The intrasubjective dynamics of each person’s growth in authenticity, of each person’s intellectual, affective, moral, social & religious conversions, and of each person’s soul-maturation are all reductions of essential potencies, which are all fostered by formative means. As we are radically social rational creatures, those means (reductions of our final potencies) are inescapably intersubjective and are ordered toward unitive ends, which are, by definition, also intersubjective. This is to say that our personal maturation as individual subjects is inextricably intertwined with & mutually conditioned by our interpersonal growth in intersubjective unity. Ours is a freedom for unitive excellence.
A coherent distinction between the nondeterminate divine nature and kenotic & economic self-determinate divine will needn’t threaten the divine intrinsic perfection. A weak simplicity & thin passibility allow for that divine volitional fittingness, which would lovingly flow from the divine nature.
So, God does variously respond to creatures by different divine theophanic hownesses (from an infinite array of equipoised divine optimalities), even while in no way implicating a change in divine whatness. Such differences could indeed involve more than just Cambridge properties, although they would only be differences in divine self-expression, theophanically, not changes in divine self-constitution, theogonically.
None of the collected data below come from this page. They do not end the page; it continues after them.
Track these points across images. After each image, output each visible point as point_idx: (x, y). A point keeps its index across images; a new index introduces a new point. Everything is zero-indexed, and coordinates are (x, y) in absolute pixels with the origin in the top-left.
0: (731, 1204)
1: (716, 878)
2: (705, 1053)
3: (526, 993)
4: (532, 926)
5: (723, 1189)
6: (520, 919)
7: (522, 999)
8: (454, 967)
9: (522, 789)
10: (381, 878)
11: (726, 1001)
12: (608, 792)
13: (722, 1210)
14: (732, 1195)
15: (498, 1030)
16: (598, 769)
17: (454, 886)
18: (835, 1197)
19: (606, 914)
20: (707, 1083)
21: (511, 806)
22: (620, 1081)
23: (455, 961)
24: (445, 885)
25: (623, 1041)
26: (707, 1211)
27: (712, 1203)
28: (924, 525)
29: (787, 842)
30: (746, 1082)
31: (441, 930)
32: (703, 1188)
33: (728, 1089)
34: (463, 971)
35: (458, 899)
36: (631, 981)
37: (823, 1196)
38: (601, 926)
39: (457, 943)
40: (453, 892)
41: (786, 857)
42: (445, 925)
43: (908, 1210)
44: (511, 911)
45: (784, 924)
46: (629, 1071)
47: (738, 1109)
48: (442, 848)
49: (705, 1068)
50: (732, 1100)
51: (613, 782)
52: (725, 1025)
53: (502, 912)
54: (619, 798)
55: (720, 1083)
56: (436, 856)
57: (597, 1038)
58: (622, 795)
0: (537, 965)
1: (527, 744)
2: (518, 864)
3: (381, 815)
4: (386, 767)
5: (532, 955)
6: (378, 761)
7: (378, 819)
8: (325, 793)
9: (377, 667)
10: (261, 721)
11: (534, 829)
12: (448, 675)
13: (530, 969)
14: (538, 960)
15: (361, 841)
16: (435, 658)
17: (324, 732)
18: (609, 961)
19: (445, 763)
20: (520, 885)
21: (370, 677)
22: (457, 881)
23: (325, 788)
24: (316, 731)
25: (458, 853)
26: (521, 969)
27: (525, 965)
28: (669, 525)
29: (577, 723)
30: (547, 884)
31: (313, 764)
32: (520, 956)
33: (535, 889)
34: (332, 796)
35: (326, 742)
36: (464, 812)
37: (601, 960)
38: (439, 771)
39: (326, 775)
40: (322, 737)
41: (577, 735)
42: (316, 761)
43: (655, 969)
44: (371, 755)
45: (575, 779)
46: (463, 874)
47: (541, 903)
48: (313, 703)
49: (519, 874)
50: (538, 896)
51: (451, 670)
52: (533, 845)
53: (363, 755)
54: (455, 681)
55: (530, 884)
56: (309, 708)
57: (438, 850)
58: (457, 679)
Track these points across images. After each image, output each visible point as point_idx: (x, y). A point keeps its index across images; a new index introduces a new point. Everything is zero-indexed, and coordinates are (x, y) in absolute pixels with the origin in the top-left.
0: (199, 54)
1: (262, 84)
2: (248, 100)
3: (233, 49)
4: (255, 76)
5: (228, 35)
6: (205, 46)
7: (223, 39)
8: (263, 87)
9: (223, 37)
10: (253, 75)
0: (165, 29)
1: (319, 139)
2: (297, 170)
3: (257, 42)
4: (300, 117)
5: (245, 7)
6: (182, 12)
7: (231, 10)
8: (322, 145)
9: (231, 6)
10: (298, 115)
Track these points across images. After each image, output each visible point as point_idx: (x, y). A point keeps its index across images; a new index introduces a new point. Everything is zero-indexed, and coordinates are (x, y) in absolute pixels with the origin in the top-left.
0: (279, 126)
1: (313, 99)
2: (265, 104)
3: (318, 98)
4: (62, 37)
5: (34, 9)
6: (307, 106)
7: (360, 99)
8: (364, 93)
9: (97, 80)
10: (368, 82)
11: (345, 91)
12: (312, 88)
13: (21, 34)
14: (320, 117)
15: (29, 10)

In a cosmotheandric metaphysic of intersubjectivity, wherein all subjects & societies are mutually constituted equiprimordially, we might could even coherently refer to both theophanic & Chrostogonic dynamics, at least, in terms of the intersubjective unitive doings of the Totus Christus.
This particular exercise was a long backburned project that came about from my 2016 encounter with Fr Kimel’s “But is God really, really, really related to the world?“.
It was especially inspired by Tom Belt’s contributions to that divine simplicity conversation: Living, moving, and having being in God—Part 2
In Tom’s response, I could sense profound resonances with my own approaches, which included, in part, Scotus’ formal distinction, but, especially Norris Clarke’s personalism.
The project I had long deferred was simple. I just wanted to do a conceptual mapping of the differences in vocabulary between Tom & Fr Clarke’s terminology. I wanted to better establish my suspicions that, in many ways, they were saying the same things.
The vocabulary differences were rather straightfoward & few. Both Fr Clarke & Tom were drawing distinctions between how immutability might be applied in different senses, where “faithful love” wouldn’t preclude must indeed include “ongoing sensitive adaptation.” Otherwise, Fr Clarke introduced distinctions between change & difference, passivity & receptivity, real & truly. It’s no semantic shellgame. Fr Clarke was recognizing the rigorously defined Thomist terms change, passivity & real. And he was not merely translating those terms to make their Thomist meanings more accessible to general audiences, who would otherwise be misguided by the popular understandings of those words. Fr Clarke was going beyond – although still inspired by Thomism – to render a more robustly personal account of God than could ordinarily be found in strict Thomist renditions of Classical Theism with the strongest versions of the doctrine of divine simplicity.
In the end, my research confirmed my suspicions that Fr Clarke was saying a lot of the same things about God’s relationship to his rational creatures that Tom said and continues to say to my delight & edification.